Gazette & Herald columnist HANNAH GIBBONS muses on the difficulties - and the hilarities - of attending a "religious" school.
GOING to a "religious" school isn't without its perils (I put religious in speech marks because until recently the term was used very loosely indeed) - it's not all tolerance and slack uniform codes.
Since starting the sixth-form, however, I've been made acutely aware of my school's Quaker standing - a half-hour weekly slot of silence, as is customary of the Quaker faith, certainly seems to labour the point well. The concept is quite a sweet one, 150 17 and 18-year-olds maturely contemplating life and such things in 30 precious minutes of calm amongst the stress of all those exams.

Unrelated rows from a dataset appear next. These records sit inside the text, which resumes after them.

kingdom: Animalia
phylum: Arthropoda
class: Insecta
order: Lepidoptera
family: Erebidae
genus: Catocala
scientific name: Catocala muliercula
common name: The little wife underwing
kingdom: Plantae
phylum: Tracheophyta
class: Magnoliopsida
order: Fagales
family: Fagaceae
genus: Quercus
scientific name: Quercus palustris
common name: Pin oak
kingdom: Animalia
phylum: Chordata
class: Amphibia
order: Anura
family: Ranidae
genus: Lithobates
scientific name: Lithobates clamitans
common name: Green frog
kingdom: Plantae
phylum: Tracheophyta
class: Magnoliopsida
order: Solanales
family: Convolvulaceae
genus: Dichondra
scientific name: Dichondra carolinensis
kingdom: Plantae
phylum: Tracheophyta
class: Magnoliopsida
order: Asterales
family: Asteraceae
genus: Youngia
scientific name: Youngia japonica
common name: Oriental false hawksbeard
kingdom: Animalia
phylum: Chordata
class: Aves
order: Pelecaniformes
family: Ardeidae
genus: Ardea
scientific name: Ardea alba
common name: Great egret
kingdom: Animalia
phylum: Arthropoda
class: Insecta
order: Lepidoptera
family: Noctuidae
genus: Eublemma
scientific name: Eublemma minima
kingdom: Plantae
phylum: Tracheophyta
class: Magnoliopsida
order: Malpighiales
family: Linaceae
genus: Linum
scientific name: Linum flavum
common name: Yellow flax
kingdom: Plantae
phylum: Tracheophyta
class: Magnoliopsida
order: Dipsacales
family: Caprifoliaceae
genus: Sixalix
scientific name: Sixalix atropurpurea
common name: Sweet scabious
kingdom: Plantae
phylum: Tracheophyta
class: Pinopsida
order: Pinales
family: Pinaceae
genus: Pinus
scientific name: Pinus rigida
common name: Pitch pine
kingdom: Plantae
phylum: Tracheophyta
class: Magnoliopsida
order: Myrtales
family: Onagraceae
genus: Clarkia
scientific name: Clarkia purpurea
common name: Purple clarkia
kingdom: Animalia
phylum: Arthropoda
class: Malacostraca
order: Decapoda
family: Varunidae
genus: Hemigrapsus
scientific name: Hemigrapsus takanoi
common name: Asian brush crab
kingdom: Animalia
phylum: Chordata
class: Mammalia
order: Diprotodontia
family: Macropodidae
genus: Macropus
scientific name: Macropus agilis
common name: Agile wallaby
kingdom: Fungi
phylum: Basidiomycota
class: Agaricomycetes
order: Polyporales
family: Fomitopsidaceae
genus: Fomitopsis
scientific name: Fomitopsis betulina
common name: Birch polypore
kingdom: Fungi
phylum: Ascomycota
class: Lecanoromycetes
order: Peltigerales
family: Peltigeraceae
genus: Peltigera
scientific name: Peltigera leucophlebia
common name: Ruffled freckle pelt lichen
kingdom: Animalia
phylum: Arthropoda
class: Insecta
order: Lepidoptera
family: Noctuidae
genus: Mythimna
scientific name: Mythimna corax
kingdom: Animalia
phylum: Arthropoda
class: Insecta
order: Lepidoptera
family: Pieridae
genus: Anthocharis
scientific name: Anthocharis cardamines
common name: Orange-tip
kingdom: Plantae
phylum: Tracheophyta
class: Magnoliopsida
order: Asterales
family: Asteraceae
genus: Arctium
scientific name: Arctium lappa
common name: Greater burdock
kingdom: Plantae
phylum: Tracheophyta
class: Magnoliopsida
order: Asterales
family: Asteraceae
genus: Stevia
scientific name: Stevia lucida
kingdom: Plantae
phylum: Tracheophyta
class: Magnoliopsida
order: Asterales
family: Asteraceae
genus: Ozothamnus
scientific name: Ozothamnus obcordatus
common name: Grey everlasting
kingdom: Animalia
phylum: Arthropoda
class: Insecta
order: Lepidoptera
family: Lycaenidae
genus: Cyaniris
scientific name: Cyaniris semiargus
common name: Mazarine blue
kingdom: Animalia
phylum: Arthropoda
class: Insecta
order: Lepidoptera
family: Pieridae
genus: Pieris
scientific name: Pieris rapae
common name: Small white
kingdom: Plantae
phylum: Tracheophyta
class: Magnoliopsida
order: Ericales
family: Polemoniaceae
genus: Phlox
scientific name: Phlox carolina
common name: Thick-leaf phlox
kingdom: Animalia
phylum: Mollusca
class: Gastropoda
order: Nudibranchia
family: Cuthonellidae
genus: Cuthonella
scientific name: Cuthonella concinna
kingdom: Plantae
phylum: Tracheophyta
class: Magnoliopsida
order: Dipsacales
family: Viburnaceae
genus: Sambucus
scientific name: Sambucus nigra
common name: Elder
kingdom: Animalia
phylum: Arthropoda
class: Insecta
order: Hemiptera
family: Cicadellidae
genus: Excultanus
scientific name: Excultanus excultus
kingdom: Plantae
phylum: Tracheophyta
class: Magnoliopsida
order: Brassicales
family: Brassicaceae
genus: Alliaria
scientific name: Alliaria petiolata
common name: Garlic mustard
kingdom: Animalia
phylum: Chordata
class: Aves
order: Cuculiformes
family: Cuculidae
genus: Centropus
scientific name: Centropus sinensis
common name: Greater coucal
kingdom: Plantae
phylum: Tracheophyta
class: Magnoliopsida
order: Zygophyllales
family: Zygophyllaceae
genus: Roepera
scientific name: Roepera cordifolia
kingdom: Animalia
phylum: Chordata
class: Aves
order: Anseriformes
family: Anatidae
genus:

But let me assure you - there is no calm in a room forced to shut up after a big lunch and a noisy 20-minute walk in the fresh air to get there. I ask you - is there anything in the world funnier than the gurgling tummy of a person sitting next to you? No? Imagine being continuously on the brink of laughter, knowing that the slightest after-lunch rumble will send you over the edge and at the same time conscious that there are half a dozen teachers waiting to glare at you at the slightest hint of a suppressed snort of a giggle. And even if you manage to avoid the bodily function hilarity, the next hurdle is the intense comedy derived from listening to smug do-gooders reflecting out loud on the current state of the world (as is encouraged if we feel "moved" to say something). Generally, the only thing moving me is the shaking of someone else's shoulders, setting off another frowned-upon chain of laughter for no good reason.
But I can just about deal with this type of religious exposure (through a carefully worked out distraction plan of thinking of sad things like dying bunnies).
However, I swear I had an overload with a recent talk in school from a nun, who had given up a fianc for God, which, depending on the bloke, seems to me like quite a smart idea. But, although I admire her vocation, there's something a little disconcerting about someone devoting their whole lives to a single, quite narrow field, not to mention just a tad tedious for having to forfeit an hour of our free time to listen. I thought I'd have fun with the old girl in question time (no, I was not the one to question her about her vows of chastity) and enquired as to her opinions on women priests. Her fleeting horror convinced me not to go for the kill (that is, the gay issue) and I left the dear to recover.
So, although the merits of religion are vast, I don't doubt, sometimes, perhaps, it would be easier to go to a technological school or a musical college instead - no silence there, I suppose.